De mensen in Block E zuchten nog altijd onder een verleden van onderdrukking. Dat ziet ook Jacobus Dreyer. Hij is de zoon van oma Magdalena, de vrouw die het fundament legde voor het René Kids Centre. Met Jacobus gaan we op zoek naar wat Rehoboth nodig heeft. Hoop!
Vertrouwen op de dag
We zitten aan de rand van Rehoboth, bovenop een heuvel, en we kijken uit over Block E. Ondanks dat Rehoboth middenin de woestijn ligt, ziet Block E er van bovenaf opvallend groen uit vanwege de vele bomen. Voor de mensen geldt dat ze er opvallend vrolijk uit zien. “Dat vind ik mooi aan de mensen in Rehoboth”, zegt Jacobus. “Ze zijn arm, maar ook altijd vol blijdschap. Ze vertrouwen erop dat er een dag zal komen dat er verlichting komt.”
Deze blijdschap kent wel degelijk zijn keerzijde, weet Jacobus maar al te goed. “Drankmisbruik, dat is niet mooi. Het is heel erg. Oude mensen, ja, maar ook jonge mensen. Hun leven is vaak leeg. Ze hebben niets te doen, ze vervelen zich en grijpen naar de drank om te kunnen ontspannen. Drankmisbruik leidt tot bandeloosheid, tot bandeloze seks. En dat veroorzaakt weer ziektes als HIV.” En om de vicieuze cirkel van de uitzichtloosheid compleet te maken. “Het geld dat verdiend wordt, wordt besteed aan nog meer alcohol. En als het geld op is, moeten ze andere manieren bedenken om aan eten te komen.”
De gevolgen van de Apartheid
Hoe zijn de mensen van zijn stad in die desastreuze vicieuze cirkel terecht gekomen? Zijn gezicht betrekt. “Het heeft met de Apartheid te maken. Het gevolg daarvan is dat sommige mensen het heel goed kregen en veel mensen heel slecht. Mensen hebben voorkomen dat we gelijk zijn en gelijke kansen kregen. In heel Afrika, maar in Namibië in het bijzonder, zie je dat er veel grondstoffen zijn. Goud, zilver, diamanten, olie, alles. Hoe komt het dan toch dat er armoede is? Er zijn mensen van buiten Afrika gekomen en die hebben niet toegelaten dat de mensen van hier konden genieten van eigendommen die God aan ze heeft gegeven.”

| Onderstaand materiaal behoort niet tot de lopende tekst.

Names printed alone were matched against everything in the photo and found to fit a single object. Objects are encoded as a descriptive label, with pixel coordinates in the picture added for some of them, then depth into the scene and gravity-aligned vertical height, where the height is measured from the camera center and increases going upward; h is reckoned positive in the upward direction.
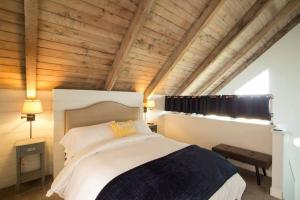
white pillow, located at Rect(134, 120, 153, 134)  2.85 -0.53
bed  1.31 -0.71
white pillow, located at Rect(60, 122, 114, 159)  2.22 -0.58
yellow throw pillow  2.53 -0.49
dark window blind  2.84 -0.12
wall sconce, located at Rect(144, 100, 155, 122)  3.88 -0.14
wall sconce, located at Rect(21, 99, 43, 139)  2.24 -0.16
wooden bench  2.37 -0.88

“We zijn daardoor arm geworden. Onze ouders kregen geen opleiding, de kinderen kregen geen opleiding. We moesten werken onder het gezag van andere mensen. Onze mensen moesten hard werken, heel hard werken, voor veel te weinig geld. Soms zelfs alleen in ruil voor drank. We zijn beroofd. Weet je, als je iemand verdrukt en hem belet om een succes van zijn leven te maken, dan beroof je die persoon van zijn héle leven. En voor de kinderen van die mensen en de kinderen daarvan. De generatie van nu lijdt daar nog onder.”